**Data excerpts:**

---

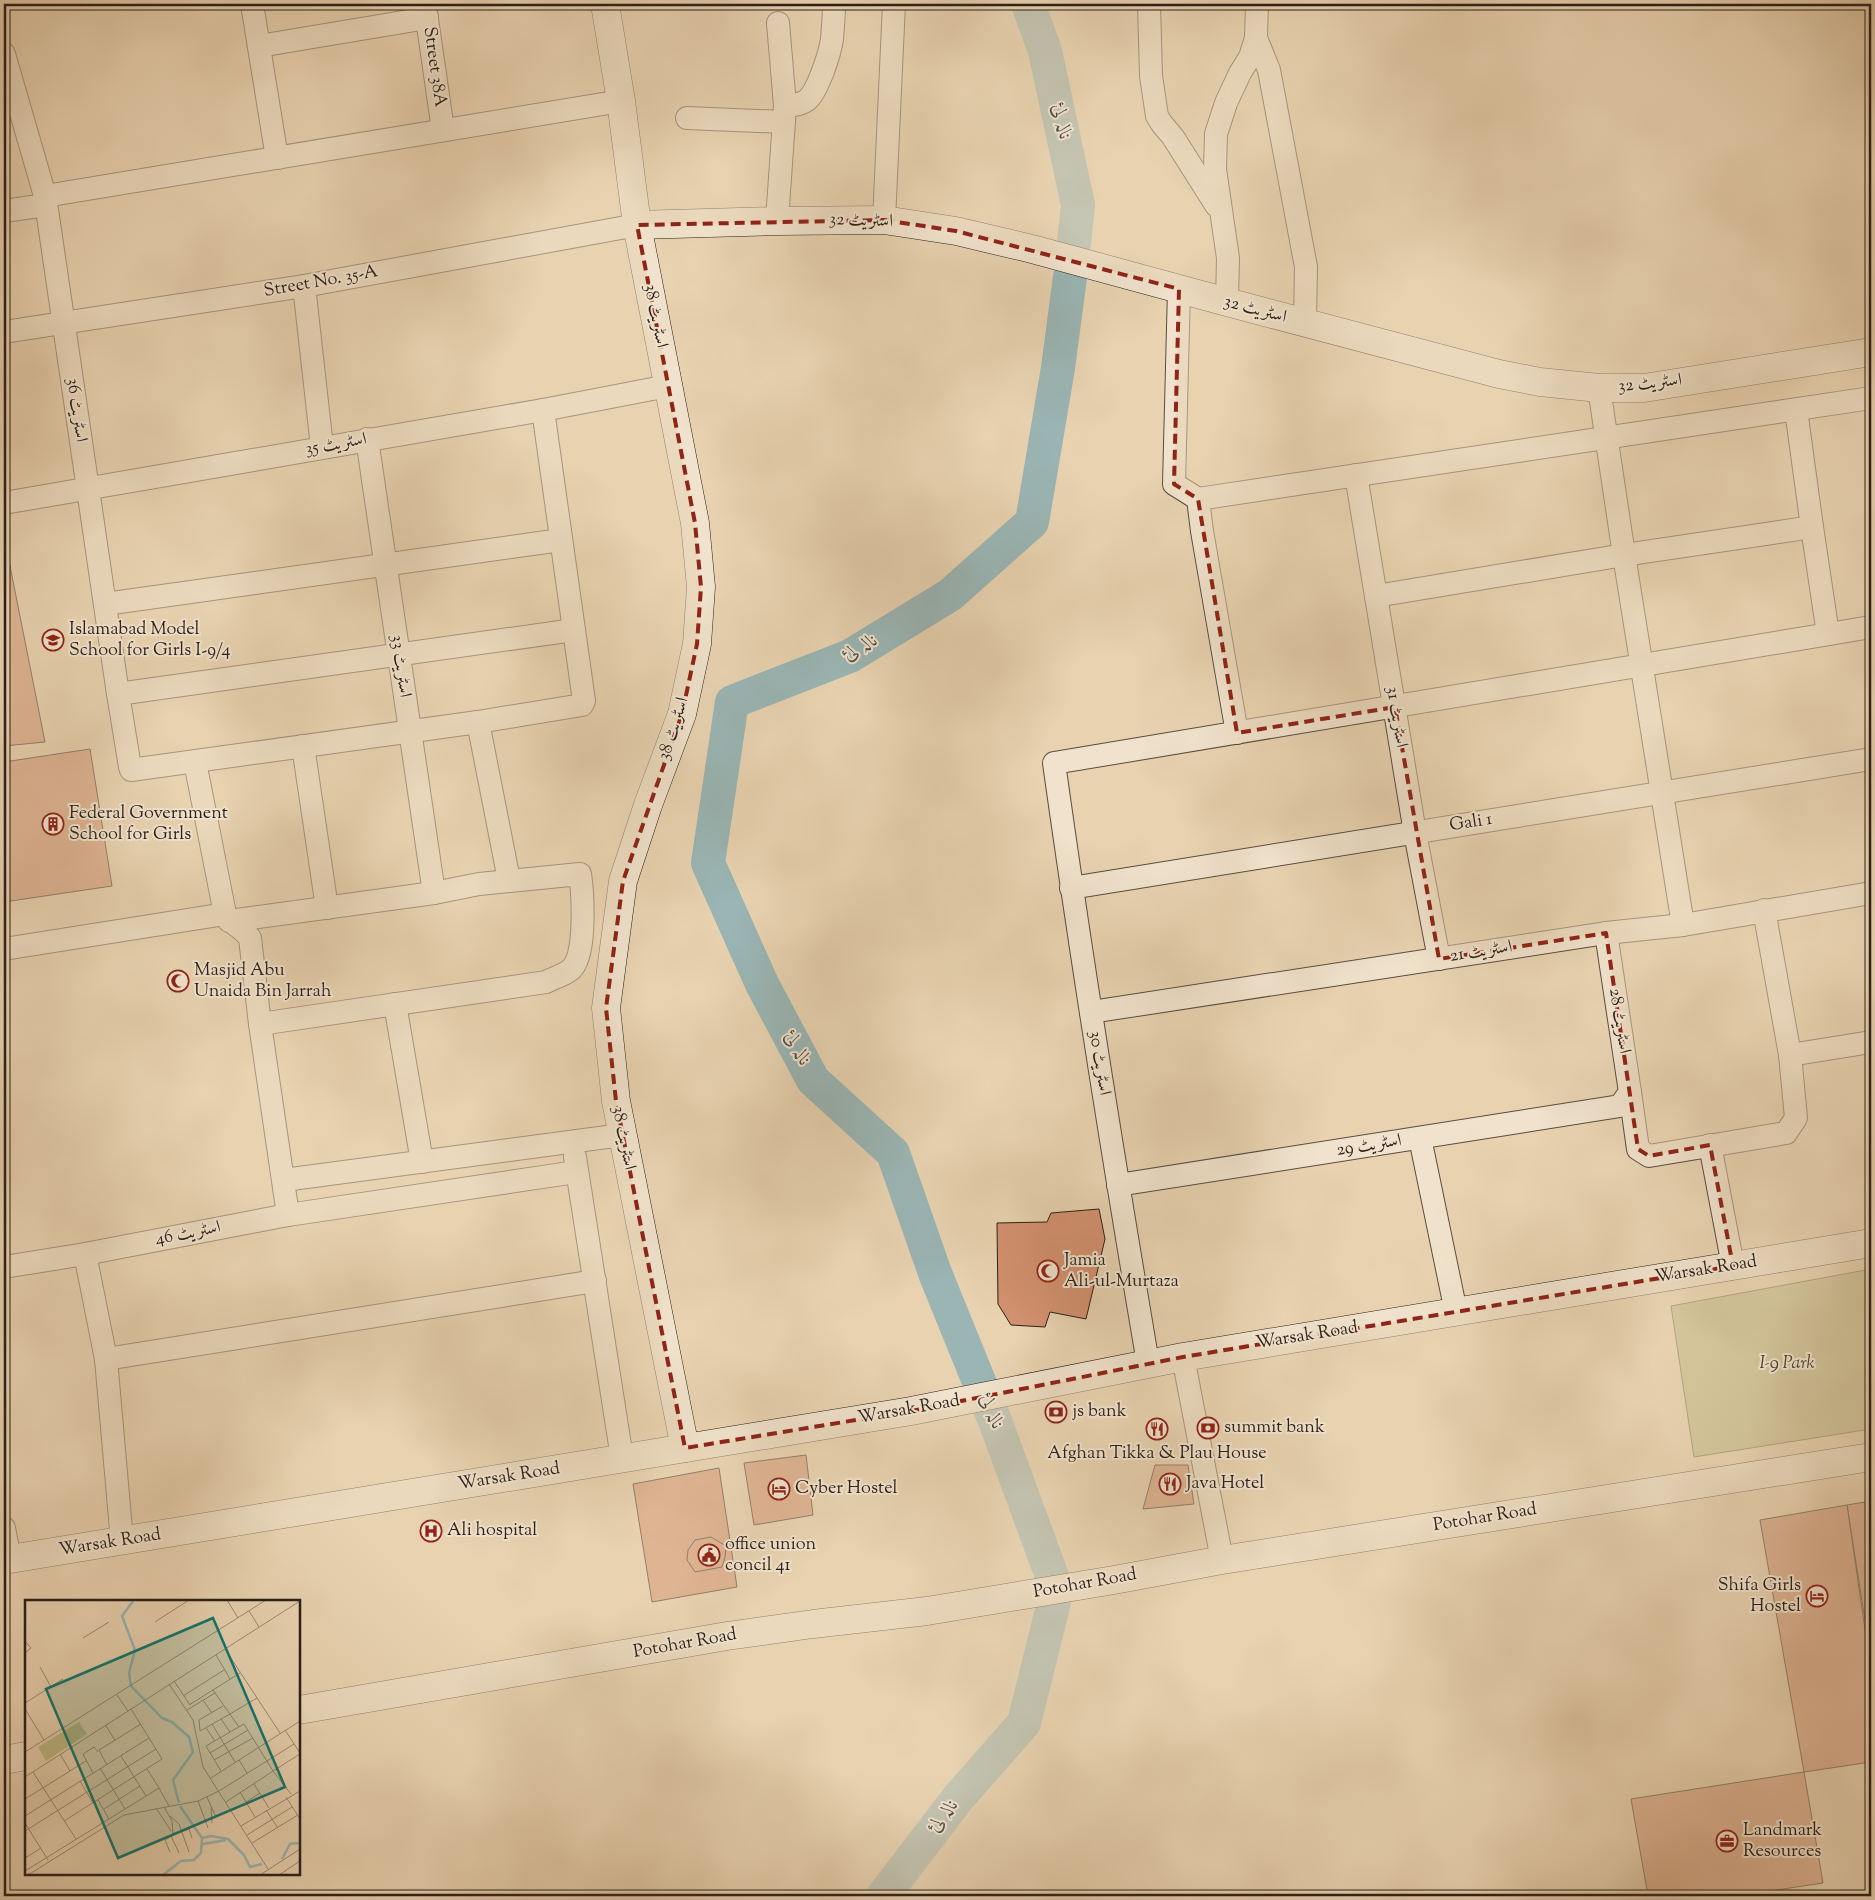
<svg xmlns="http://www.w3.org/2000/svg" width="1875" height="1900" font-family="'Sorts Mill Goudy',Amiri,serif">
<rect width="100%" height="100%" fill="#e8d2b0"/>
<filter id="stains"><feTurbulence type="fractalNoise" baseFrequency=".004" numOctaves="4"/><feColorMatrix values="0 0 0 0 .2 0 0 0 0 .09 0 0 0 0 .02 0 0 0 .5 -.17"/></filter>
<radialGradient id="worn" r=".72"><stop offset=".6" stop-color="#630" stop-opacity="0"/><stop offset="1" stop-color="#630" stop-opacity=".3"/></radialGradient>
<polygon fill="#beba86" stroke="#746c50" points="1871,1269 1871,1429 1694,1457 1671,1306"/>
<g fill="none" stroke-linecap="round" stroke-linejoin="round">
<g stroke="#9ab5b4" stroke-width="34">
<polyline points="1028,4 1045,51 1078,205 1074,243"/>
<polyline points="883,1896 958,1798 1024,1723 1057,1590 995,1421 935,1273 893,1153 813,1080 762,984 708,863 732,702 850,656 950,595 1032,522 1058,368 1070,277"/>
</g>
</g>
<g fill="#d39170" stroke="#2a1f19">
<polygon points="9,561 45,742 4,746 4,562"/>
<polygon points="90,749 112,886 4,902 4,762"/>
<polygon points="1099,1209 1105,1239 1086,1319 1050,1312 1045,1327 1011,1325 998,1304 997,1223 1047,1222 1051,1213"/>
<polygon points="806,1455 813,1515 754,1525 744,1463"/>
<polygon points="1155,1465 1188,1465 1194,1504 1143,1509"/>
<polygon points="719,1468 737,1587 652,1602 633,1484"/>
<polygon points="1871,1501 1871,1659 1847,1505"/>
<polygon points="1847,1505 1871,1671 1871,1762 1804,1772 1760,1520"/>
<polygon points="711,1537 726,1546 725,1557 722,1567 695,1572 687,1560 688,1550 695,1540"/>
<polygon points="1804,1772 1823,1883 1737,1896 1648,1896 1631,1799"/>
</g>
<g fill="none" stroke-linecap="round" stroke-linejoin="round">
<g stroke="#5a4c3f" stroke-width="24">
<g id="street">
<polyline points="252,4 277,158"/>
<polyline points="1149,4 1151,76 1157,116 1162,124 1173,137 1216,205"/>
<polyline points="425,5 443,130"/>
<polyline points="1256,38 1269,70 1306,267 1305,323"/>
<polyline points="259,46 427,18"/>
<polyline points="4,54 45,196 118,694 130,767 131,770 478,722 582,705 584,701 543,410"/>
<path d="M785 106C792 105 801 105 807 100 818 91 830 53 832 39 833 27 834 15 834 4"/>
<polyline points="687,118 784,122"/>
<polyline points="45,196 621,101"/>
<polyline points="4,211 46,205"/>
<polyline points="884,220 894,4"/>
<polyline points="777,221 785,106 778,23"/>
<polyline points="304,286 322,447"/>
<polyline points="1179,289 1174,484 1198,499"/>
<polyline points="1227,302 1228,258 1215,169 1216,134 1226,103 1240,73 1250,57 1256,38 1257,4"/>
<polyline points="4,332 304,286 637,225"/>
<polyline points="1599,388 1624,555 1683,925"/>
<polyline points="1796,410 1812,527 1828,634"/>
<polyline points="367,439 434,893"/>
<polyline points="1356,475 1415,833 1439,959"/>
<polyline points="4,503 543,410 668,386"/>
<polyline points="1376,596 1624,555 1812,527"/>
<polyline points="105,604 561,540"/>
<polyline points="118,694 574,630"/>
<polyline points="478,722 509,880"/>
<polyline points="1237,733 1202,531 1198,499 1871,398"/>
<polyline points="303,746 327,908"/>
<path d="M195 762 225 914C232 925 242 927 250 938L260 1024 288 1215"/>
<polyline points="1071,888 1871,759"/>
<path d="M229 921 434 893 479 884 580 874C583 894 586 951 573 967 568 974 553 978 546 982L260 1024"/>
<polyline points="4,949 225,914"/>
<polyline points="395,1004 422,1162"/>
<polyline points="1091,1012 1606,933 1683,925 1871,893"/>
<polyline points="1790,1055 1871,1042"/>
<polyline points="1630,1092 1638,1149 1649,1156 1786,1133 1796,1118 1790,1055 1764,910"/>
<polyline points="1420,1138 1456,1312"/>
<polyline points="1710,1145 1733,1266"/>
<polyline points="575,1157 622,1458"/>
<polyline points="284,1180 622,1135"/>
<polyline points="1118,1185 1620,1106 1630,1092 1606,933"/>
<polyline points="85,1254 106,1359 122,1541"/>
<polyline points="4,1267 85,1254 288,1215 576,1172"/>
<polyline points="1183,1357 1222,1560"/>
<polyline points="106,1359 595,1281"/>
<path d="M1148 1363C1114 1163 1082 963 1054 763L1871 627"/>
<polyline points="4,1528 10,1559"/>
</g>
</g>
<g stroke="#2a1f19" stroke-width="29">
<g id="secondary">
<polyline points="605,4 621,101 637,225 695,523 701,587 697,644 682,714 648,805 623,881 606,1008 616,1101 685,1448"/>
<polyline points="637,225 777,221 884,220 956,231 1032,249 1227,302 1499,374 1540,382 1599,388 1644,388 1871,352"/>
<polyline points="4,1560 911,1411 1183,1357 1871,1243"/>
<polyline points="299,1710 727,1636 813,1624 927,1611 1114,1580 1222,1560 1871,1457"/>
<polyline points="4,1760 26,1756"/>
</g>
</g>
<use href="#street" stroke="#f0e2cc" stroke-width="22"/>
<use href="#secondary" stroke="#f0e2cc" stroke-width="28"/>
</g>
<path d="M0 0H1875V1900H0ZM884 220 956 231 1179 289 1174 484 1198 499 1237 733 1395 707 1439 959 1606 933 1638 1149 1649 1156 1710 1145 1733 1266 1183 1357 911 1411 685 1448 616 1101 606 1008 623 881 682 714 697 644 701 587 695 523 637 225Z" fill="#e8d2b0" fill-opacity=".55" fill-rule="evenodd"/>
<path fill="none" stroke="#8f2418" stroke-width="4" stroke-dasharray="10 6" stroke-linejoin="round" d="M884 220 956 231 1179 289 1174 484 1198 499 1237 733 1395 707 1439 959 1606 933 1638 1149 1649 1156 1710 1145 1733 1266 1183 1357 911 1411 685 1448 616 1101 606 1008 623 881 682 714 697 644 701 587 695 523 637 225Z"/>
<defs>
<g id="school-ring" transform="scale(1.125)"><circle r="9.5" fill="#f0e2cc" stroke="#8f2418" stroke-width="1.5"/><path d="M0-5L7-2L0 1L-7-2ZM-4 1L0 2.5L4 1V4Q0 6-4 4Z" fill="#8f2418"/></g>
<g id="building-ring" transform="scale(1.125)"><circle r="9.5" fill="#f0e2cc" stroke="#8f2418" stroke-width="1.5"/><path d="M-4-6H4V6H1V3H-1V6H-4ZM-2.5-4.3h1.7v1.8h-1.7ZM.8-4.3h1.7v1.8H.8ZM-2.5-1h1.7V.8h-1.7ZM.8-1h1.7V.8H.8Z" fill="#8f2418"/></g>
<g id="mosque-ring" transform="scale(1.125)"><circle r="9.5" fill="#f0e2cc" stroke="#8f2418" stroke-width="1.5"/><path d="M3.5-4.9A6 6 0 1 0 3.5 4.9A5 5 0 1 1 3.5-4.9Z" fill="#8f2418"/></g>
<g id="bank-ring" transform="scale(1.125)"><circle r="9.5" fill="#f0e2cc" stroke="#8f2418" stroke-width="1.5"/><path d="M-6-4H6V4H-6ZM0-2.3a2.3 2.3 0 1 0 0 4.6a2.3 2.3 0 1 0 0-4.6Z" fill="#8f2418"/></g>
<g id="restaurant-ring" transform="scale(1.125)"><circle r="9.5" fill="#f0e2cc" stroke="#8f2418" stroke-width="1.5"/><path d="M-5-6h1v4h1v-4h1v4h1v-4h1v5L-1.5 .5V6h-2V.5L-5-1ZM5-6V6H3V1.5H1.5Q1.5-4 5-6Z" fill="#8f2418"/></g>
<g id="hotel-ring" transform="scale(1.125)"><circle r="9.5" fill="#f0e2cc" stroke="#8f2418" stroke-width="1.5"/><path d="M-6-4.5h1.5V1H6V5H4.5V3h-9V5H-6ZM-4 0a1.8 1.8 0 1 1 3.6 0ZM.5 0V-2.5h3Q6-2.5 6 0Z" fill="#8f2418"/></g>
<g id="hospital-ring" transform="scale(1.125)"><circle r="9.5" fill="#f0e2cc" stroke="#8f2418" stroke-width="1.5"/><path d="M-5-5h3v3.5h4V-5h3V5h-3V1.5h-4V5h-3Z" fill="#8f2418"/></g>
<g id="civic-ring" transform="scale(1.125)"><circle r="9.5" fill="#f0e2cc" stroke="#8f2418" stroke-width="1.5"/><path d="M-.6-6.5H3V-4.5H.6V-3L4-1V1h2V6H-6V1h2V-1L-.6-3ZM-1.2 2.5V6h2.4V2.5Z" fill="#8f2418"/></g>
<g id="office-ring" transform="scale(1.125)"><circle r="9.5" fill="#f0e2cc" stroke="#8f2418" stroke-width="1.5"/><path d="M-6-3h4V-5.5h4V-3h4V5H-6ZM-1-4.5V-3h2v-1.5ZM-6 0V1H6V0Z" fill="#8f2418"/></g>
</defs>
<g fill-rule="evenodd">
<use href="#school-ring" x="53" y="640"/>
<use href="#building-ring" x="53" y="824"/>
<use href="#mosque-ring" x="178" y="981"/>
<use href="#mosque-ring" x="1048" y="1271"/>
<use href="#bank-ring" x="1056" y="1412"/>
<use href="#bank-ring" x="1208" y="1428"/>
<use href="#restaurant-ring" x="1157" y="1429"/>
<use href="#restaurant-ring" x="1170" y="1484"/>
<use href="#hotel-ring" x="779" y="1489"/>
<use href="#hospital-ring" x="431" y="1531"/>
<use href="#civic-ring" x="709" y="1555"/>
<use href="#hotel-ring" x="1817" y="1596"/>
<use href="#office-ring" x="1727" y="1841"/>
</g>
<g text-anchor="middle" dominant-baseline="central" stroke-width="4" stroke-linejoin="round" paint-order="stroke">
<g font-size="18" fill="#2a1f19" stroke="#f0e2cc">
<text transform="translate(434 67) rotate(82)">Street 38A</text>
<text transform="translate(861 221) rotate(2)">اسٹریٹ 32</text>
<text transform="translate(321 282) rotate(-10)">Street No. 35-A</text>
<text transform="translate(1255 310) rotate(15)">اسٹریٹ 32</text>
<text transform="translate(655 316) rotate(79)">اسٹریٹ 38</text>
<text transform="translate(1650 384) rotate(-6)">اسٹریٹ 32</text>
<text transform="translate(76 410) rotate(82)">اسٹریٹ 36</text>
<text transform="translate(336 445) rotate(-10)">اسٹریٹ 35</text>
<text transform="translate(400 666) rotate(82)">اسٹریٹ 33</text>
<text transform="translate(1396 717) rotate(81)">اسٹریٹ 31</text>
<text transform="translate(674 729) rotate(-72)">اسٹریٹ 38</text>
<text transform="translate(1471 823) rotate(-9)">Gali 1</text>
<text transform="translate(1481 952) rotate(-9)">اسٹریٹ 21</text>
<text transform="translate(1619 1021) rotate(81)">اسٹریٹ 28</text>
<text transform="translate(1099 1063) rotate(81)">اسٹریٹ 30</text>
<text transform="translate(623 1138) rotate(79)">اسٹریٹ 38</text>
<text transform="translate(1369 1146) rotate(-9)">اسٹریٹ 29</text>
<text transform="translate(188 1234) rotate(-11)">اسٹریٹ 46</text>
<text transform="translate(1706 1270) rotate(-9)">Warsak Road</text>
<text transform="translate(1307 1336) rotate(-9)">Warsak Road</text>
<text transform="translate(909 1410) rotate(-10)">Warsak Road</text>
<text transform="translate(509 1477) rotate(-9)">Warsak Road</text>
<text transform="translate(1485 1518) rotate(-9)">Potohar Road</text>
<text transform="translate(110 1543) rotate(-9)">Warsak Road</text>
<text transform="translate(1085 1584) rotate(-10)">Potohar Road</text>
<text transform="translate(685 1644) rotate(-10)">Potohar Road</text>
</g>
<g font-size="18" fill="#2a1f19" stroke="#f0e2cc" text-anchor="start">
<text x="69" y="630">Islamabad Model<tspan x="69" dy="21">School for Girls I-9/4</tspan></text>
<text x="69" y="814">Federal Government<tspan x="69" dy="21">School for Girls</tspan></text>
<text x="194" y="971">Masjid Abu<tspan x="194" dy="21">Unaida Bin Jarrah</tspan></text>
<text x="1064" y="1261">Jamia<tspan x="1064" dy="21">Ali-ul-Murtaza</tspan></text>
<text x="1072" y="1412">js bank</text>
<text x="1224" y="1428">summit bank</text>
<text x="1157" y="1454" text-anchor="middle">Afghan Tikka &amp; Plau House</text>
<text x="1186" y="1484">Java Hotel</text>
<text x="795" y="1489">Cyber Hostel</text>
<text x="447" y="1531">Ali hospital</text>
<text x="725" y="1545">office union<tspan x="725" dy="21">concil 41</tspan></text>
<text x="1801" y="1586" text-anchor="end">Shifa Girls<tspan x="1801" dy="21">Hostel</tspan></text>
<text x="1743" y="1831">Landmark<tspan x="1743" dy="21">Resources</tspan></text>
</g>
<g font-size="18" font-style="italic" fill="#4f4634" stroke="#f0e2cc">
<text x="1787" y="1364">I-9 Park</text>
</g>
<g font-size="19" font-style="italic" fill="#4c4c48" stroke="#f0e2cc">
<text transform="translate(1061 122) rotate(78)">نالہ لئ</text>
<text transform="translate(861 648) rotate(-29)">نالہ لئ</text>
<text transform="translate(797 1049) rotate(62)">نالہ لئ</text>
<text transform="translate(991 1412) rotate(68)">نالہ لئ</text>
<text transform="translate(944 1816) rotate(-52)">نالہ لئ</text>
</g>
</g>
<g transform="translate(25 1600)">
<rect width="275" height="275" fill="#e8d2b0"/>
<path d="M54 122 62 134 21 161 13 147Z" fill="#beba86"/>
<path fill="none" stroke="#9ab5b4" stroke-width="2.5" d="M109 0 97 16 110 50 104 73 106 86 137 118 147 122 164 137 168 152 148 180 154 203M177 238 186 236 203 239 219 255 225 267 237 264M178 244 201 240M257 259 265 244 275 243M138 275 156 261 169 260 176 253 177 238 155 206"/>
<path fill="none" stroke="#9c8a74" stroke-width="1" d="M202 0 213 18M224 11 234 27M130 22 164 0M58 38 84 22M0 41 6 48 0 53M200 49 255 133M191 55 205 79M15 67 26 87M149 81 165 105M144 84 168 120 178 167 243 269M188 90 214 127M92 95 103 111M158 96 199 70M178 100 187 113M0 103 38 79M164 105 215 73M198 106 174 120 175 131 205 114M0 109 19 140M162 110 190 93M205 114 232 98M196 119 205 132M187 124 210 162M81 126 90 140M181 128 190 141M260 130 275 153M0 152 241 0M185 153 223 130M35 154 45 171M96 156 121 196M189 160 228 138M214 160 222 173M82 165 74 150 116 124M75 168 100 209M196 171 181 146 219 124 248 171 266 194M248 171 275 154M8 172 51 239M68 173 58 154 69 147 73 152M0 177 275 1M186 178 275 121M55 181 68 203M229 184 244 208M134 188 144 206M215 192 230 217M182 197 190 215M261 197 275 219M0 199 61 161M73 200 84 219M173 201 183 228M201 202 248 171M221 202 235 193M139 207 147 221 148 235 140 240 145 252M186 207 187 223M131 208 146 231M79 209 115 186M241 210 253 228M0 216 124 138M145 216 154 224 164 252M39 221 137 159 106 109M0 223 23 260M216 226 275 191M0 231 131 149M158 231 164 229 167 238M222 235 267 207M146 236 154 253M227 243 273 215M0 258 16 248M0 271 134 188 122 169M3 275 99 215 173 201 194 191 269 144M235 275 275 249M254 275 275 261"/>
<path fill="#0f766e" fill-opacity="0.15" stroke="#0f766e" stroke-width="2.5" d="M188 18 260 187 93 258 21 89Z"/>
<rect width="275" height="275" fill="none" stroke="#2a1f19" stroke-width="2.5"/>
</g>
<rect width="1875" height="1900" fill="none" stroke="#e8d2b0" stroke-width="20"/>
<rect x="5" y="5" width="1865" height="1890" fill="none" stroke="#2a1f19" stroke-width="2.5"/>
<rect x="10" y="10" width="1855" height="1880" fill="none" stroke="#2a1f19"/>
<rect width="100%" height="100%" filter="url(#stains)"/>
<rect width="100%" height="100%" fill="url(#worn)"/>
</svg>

---

**What you have to do:** Count each line of the listing above that holds the string "filter", and state that count without anything added.

**Task result:** 2